Sir Terence Etherton, the master of the rolls, said that ministers had made no concluded assessments of whether the Saudi-led coalition had committed violations of international humanitarian law in the past, during the Yemen conflict, and made no attempt to do so.’


Britain has since resumed arms sales to Saudi Arabia, after International Trade Secretary Liz Truss told MPs that violations of international law were isolated incidents.


One would be inclined to think that Saudi Arabia’s vast oil reserves are a certain deciding factor in such arms deals...



Does Yemen Have A Future?


Whilst we may complain about seemingly never-ending lockdowns and having to wear a facemask, spare a thought for the people of Yemen - particularly the children of Yemen. With the rollout of vaccines beginning in the UK, there may be finally light at the end of the tunnel. However, with ever worsening food shortages, lack of medical supplies and health professionals and continued military action, the nightmare in Yemen is far from over.


Despite this, young people in Yemen have not lost all hope. They believe that better days will come when bombs no longer fall on cities and towns and when children can be children.


Abdulrahman Al-Habshi, a young Yemeni computer scientist and social media consultant defiantly says, “As much as it pains me to say it, the situation is dismal.
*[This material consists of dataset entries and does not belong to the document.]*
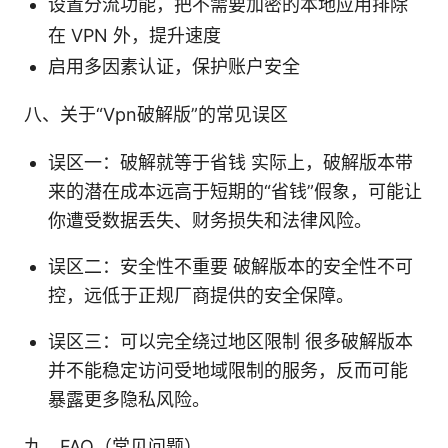
设置分流功能，把不需要加密的本地应用排除
在 VPN 外，提升速度
启用多因素认证，保护账户安全
八、关于“Vpn破解版”的常见误区
误区一：破解就等于省钱 实际上，破解版本带
来的潜在成本远高于短期的“省钱”假象，可能让
你遭受数据丢失、财务损失和法律风险。
误区二：安全性不重要 破解版本的安全性不可
控，远低于正规厂商提供的安全保障。
误区三：可以完全绕过地区限制 很多破解版本
并不能稳定访问受地域限制的服务，反而可能
暴露更多隐私风险。
九、FAQ（常见问题）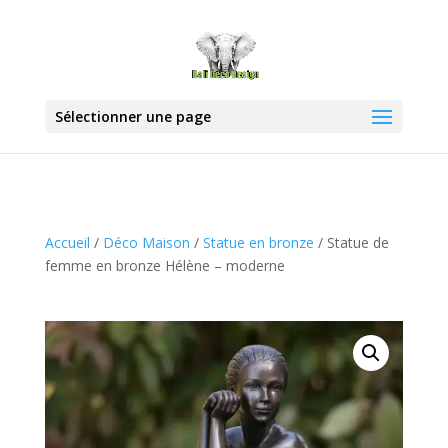
Sélectionner une page
Accueil
/
Déco Maison
/
Statue en bronze
/ Statue de
femme en bronze Hélène – moderne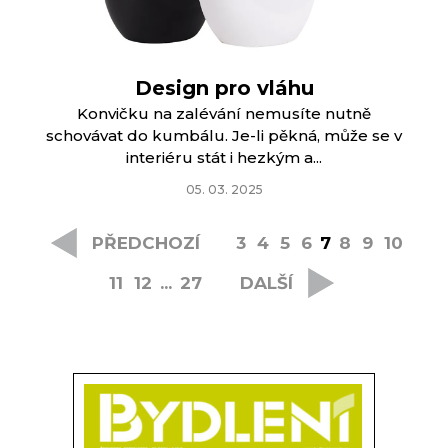
Design pro vláhu
Konvičku na zalévání nemusíte nutně
schovávat do kumbálu. Je-li pěkná, může se v
interiéru stát i hezkým a...
05. 03. 2025
PŘEDCHOZÍ
3
4
5
6
7
8
9
10
11
12
...
27
DALŠÍ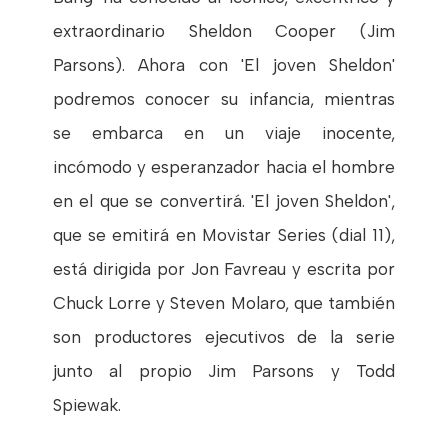
extraordinario Sheldon Cooper (Jim
Parsons). Ahora con 'El joven Sheldon'
podremos conocer su infancia, mientras
se embarca en un viaje inocente,
incómodo y esperanzador hacia el hombre
en el que se convertirá. 'El joven Sheldon',
que se emitirá en Movistar Series (dial 11),
está dirigida por Jon Favreau y escrita por
Chuck Lorre y Steven Molaro, que también
son productores ejecutivos de la serie
junto al propio Jim Parsons y Todd
Spiewak.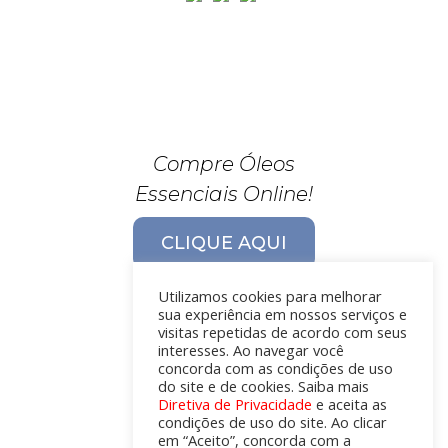
Compre Óleos
Essenciais Online!
CLIQUE AQUI
Utilizamos cookies para melhorar
sua experiência em nossos serviços e
visitas repetidas de acordo com seus
interesses. Ao navegar você
concorda com as condições de uso
do site e de cookies. Saiba mais
Diretiva de Privacidade
e aceita as
condições de uso do site. Ao clicar
em “Aceito”, concorda com a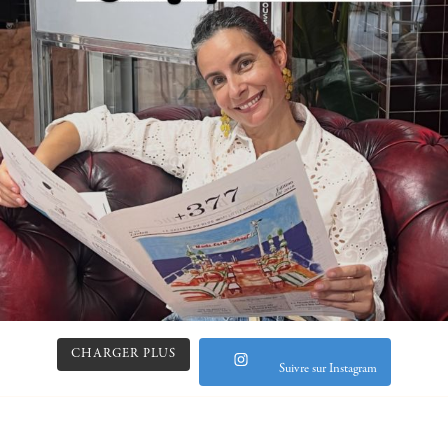
CHARGER PLUS
Suivre sur Instagram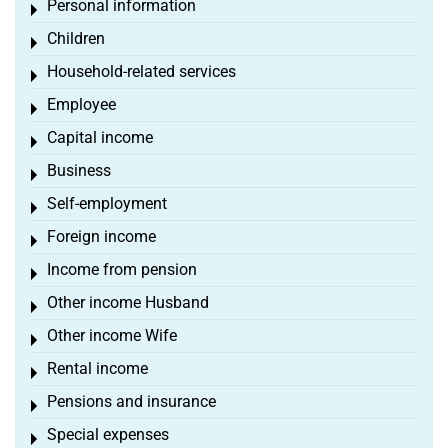
Personal information
Toggle menu
Children
Toggle menu
Household-related services
Toggle menu
Employee
Toggle menu
Capital income
Toggle menu
Business
Toggle menu
Self-employment
Toggle menu
Foreign income
Toggle menu
Income from pension
Toggle menu
Other income Husband
Toggle menu
Other income Wife
Toggle menu
Rental income
Toggle menu
Pensions and insurance
Toggle menu
Special expenses
Toggle menu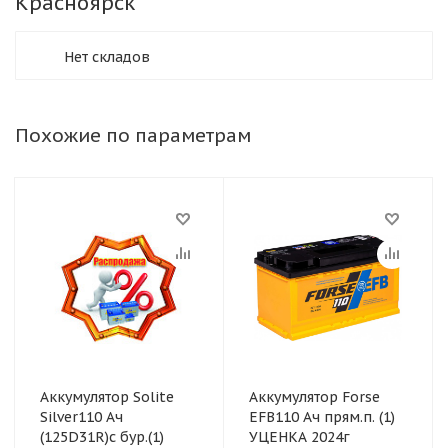
Красноярск
Нет складов
Похожие по параметрам
Аккумулятор Solite
Аккумулятор Forse
Silver110 Ач
EFB110 Ач прям.п. (1)
(125D31R)с бур.(1)
УЦЕНКА 2024г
That doesn’t mean we the youth of Yemen don’t hope anymore. We do. But we can only pray that this war ends soon before we lose more of our family and friends to the senseless killing,” he said.


For now, all they know is war.


 

Gerard Scullion is 20 and from Carnlough, East Antrim. He studies Law at Queen’s University Belfast and takes an interest in matters of faith and politics.